On second thought this is probably no good. Energizing the 24V coil of the RIB would be like pressing start and stop at the same time.


----------



## WronGun (Oct 18, 2013)

splatz said:


> On second thought this is probably no good. Energizing the 24V coil of the RIB would be like pressing start and stop at the same time.


I contacted the supervisor. 

He said there are 3 identical RTU’s with same wiring and I’ll be able to look at the other 2 to figure this one out. This may speed up the process. 

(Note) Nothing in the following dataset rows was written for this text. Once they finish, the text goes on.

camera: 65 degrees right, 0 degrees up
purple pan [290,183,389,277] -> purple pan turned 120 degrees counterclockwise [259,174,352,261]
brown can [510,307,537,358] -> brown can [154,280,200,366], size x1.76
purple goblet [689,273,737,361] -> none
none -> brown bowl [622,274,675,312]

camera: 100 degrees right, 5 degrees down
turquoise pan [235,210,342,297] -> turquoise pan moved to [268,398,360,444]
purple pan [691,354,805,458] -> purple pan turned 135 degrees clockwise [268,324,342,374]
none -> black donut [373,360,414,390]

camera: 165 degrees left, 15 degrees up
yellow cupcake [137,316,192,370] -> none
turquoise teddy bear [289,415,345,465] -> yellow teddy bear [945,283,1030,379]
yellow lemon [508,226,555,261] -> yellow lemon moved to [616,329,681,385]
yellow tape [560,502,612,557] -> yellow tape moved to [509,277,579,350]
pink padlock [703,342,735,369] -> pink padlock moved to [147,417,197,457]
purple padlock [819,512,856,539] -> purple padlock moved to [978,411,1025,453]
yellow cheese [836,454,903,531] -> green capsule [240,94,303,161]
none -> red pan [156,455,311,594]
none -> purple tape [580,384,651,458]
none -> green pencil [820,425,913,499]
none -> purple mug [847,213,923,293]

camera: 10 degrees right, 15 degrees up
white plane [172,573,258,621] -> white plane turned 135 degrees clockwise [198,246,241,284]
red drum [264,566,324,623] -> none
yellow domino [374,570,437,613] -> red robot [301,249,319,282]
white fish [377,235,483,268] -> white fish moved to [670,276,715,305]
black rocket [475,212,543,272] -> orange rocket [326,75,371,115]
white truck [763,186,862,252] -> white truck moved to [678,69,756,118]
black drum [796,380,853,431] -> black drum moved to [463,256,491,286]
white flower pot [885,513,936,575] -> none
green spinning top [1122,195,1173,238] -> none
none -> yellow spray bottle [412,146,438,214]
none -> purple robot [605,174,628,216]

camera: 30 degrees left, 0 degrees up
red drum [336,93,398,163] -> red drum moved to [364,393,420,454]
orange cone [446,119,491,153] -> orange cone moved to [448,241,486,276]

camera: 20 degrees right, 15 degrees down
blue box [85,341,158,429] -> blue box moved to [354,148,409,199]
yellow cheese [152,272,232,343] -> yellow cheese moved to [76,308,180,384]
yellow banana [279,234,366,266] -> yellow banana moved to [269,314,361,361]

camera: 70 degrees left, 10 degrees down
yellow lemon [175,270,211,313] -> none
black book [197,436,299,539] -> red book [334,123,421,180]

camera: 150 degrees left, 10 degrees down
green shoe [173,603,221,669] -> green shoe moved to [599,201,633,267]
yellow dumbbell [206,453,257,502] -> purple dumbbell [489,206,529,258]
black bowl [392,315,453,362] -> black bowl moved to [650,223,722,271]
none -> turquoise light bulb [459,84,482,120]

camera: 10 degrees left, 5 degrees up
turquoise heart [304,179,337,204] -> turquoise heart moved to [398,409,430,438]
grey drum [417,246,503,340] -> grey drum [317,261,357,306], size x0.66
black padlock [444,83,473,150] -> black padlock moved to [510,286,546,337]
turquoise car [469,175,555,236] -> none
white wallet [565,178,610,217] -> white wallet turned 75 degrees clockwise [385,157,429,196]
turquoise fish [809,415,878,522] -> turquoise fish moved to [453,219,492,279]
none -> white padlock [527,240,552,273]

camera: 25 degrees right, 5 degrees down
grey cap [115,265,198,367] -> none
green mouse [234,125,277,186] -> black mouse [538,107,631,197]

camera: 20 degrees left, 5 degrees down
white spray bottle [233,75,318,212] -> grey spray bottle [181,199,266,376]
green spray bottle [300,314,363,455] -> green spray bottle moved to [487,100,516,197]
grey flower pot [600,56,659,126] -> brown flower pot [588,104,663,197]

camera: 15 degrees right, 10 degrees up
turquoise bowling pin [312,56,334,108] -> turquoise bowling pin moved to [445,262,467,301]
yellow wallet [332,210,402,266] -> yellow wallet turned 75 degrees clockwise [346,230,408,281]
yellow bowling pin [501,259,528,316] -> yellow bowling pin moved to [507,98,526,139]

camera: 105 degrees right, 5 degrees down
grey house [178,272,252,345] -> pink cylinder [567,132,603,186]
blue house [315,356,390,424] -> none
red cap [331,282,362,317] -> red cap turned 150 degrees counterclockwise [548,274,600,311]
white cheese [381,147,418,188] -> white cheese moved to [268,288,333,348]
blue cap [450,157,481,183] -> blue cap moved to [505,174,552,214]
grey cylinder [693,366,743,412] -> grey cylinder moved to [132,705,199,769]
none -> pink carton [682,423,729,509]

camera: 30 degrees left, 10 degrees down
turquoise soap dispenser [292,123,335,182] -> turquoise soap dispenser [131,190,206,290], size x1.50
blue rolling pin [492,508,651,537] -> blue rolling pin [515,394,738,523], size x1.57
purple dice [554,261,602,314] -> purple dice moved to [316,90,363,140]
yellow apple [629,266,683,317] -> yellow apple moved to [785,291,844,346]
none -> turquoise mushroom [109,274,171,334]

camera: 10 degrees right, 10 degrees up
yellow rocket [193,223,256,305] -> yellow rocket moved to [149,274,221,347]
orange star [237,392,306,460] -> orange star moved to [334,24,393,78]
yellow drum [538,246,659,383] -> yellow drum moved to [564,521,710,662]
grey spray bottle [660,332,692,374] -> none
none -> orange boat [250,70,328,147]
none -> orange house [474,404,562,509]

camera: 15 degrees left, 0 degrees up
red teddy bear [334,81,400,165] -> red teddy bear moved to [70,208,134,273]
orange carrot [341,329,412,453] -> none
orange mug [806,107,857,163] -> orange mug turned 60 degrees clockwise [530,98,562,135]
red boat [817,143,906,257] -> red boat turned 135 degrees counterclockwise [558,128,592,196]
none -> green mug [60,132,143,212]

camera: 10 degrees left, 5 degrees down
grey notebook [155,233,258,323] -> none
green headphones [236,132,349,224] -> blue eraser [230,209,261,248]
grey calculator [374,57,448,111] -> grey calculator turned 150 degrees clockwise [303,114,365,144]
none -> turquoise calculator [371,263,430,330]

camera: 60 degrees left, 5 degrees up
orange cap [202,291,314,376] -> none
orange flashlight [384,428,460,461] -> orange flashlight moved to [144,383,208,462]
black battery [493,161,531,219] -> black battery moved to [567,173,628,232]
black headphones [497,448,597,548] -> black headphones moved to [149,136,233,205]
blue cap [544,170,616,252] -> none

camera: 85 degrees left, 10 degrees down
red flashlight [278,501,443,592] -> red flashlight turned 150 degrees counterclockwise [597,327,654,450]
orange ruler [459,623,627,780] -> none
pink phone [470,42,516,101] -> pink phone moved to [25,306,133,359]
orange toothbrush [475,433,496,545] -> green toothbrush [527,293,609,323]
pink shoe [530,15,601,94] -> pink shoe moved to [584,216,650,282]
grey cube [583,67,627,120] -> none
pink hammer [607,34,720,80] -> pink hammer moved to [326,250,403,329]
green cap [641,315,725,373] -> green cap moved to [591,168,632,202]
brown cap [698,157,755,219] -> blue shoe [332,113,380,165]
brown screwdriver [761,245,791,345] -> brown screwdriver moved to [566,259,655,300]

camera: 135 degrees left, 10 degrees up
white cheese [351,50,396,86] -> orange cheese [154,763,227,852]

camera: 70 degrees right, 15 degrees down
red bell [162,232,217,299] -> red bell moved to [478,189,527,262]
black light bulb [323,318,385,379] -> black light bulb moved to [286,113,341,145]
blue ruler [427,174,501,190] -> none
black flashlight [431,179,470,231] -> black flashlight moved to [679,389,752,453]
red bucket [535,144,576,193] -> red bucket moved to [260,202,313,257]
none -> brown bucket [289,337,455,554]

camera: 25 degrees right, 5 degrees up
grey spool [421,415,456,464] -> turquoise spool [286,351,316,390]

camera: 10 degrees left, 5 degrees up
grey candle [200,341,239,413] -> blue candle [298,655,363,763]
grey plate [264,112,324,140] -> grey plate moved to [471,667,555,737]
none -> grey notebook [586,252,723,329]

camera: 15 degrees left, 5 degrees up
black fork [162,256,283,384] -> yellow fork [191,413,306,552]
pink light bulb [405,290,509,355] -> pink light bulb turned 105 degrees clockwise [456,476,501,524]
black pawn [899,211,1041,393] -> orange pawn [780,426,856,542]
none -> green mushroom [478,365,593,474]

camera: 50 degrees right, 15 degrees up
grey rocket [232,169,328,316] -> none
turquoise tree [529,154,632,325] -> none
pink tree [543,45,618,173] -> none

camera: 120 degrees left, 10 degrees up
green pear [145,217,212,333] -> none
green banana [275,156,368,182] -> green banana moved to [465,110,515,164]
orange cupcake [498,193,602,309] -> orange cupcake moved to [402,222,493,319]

Sent from my iPhone using Tapatalk


----------



## just the cowboy (Sep 4, 2013)

WronGun said:


> I contacted the supervisor.
> 
> He said there are 3 identical RTU’s with same wiring and I’ll be able to look at the other 2 to figure this one out. This may speed up the process.
> 
> ...


I'll repeat draw it out, this is something you need to improve on. 
If you don't have my book here it is. Whole section on prints


----------



## WronGun (Oct 18, 2013)

It was 2 and 3 on the contacts. The rib goes to a Tstat. Used common and n/o on rib capped the n/c. 

Tested and all worked. 


Sent from my iPhone using Tapatalk


----------



## Almost Retired (Sep 14, 2021)

2 and 3 makes perfect sense, the industry standard for seal in contacts for motor starters


----------